Start

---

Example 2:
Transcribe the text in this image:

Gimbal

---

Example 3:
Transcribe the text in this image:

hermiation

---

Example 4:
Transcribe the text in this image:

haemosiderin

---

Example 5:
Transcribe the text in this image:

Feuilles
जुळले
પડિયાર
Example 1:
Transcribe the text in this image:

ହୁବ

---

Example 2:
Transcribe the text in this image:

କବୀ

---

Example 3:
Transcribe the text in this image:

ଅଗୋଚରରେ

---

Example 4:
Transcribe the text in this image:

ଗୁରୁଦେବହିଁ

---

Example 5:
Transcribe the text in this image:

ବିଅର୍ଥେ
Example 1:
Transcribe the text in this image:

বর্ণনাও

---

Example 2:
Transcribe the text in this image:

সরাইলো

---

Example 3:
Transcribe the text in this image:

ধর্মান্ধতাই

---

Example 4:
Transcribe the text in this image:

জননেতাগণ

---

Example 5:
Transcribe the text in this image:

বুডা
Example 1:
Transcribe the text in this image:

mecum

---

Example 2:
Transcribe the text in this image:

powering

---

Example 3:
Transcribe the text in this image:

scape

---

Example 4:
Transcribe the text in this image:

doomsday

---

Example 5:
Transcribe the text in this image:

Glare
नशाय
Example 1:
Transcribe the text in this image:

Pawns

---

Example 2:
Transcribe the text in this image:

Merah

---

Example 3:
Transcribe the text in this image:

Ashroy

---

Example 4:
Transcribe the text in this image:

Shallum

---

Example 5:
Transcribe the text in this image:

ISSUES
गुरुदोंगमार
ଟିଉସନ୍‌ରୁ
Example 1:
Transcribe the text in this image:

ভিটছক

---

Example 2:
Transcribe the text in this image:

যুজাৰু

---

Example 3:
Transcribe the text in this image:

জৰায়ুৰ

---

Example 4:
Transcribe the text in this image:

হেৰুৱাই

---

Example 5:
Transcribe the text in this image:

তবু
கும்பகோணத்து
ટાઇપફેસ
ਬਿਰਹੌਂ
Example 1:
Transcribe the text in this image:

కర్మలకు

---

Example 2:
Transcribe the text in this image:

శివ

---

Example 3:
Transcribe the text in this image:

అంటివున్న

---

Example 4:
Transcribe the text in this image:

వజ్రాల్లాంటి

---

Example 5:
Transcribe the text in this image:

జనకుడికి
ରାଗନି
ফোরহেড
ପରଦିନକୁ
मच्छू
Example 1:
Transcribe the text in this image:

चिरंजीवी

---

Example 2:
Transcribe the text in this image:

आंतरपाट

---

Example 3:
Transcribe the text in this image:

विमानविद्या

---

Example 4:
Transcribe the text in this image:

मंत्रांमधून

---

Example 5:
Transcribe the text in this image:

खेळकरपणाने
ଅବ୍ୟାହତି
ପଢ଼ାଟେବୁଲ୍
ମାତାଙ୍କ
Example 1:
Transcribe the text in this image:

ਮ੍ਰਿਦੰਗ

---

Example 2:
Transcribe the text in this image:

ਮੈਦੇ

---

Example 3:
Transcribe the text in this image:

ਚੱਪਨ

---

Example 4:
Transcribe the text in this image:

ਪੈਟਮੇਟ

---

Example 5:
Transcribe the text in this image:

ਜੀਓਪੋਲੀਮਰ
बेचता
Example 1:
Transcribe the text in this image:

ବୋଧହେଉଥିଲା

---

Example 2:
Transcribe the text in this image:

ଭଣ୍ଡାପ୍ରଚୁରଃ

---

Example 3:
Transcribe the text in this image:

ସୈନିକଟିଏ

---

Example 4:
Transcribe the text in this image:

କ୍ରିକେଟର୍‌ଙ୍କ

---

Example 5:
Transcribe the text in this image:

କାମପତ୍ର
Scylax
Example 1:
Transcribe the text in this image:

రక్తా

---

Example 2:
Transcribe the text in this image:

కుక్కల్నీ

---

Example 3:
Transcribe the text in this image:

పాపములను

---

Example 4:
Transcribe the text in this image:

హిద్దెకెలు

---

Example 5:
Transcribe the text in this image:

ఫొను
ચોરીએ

End

WORK INSTRUCTIONS: Write out all the lines of the records again with every "Example" changed to "Sample", leaving everything else as it is.

FINAL RESULT:
---

Sample 2:
Transcribe the text in this image:

Gimbal

---

Sample 3:
Transcribe the text in this image:

hermiation

---

Sample 4:
Transcribe the text in this image:

haemosiderin

---

Sample 5:
Transcribe the text in this image:

Feuilles
जुळले
પડિયાર
Sample 1:
Transcribe the text in this image:

ହୁବ

---

Sample 2:
Transcribe the text in this image:

କବୀ

---

Sample 3:
Transcribe the text in this image:

ଅଗୋଚରରେ

---

Sample 4:
Transcribe the text in this image:

ଗୁରୁଦେବହିଁ

---

Sample 5:
Transcribe the text in this image:

ବିଅର୍ଥେ
Sample 1:
Transcribe the text in this image:

বর্ণনাও

---

Sample 2:
Transcribe the text in this image:

সরাইলো

---

Sample 3:
Transcribe the text in this image:

ধর্মান্ধতাই

---

Sample 4:
Transcribe the text in this image:

জননেতাগণ

---

Sample 5:
Transcribe the text in this image:

বুডা
Sample 1:
Transcribe the text in this image:

mecum

---

Sample 2:
Transcribe the text in this image:

powering

---

Sample 3:
Transcribe the text in this image:

scape

---

Sample 4:
Transcribe the text in this image:

doomsday

---

Sample 5:
Transcribe the text in this image:

Glare
नशाय
Sample 1:
Transcribe the text in this image:

Pawns

---

Sample 2:
Transcribe the text in this image:

Merah

---

Sample 3:
Transcribe the text in this image:

Ashroy

---

Sample 4:
Transcribe the text in this image:

Shallum

---

Sample 5:
Transcribe the text in this image:

ISSUES
गुरुदोंगमार
ଟିଉସନ୍‌ରୁ
Sample 1:
Transcribe the text in this image:

ভিটছক

---

Sample 2:
Transcribe the text in this image:

যুজাৰু

---

Sample 3:
Transcribe the text in this image:

জৰায়ুৰ

---

Sample 4:
Transcribe the text in this image:

হেৰুৱাই

---

Sample 5:
Transcribe the text in this image:

তবু
கும்பகோணத்து
ટાઇપફેસ
ਬਿਰਹੌਂ
Sample 1:
Transcribe the text in this image:

కర్మలకు

---

Sample 2:
Transcribe the text in this image:

శివ

---

Sample 3:
Transcribe the text in this image:

అంటివున్న

---

Sample 4:
Transcribe the text in this image:

వజ్రాల్లాంటి

---

Sample 5:
Transcribe the text in this image:

జనకుడికి
ରାଗନି
ফোরহেড
ପରଦିନକୁ
मच्छू
Sample 1:
Transcribe the text in this image:

चिरंजीवी

---

Sample 2:
Transcribe the text in this image:

आंतरपाट

---

Sample 3:
Transcribe the text in this image:

विमानविद्या

---

Sample 4:
Transcribe the text in this image:

मंत्रांमधून

---

Sample 5:
Transcribe the text in this image:

खेळकरपणाने
ଅବ୍ୟାହତି
ପଢ଼ାଟେବୁଲ୍
ମାତାଙ୍କ
Sample 1:
Transcribe the text in this image:

ਮ੍ਰਿਦੰਗ

---

Sample 2:
Transcribe the text in this image:

ਮੈਦੇ

---

Sample 3:
Transcribe the text in this image:

ਚੱਪਨ

---

Sample 4:
Transcribe the text in this image:

ਪੈਟਮੇਟ

---

Sample 5:
Transcribe the text in this image:

ਜੀਓਪੋਲੀਮਰ
बेचता
Sample 1:
Transcribe the text in this image:

ବୋଧହେଉଥିଲା

---

Sample 2:
Transcribe the text in this image:

ଭଣ୍ଡାପ୍ରଚୁରଃ

---

Sample 3:
Transcribe the text in this image:

ସୈନିକଟିଏ

---

Sample 4:
Transcribe the text in this image:

କ୍ରିକେଟର୍‌ଙ୍କ

---

Sample 5:
Transcribe the text in this image:

କାମପତ୍ର
Scylax
Sample 1:
Transcribe the text in this image:

రక్తా

---

Sample 2:
Transcribe the text in this image:

కుక్కల్నీ

---

Sample 3:
Transcribe the text in this image:

పాపములను

---

Sample 4:
Transcribe the text in this image:

హిద్దెకెలు

---

Sample 5:
Transcribe the text in this image:

ఫొను
ચોરીએ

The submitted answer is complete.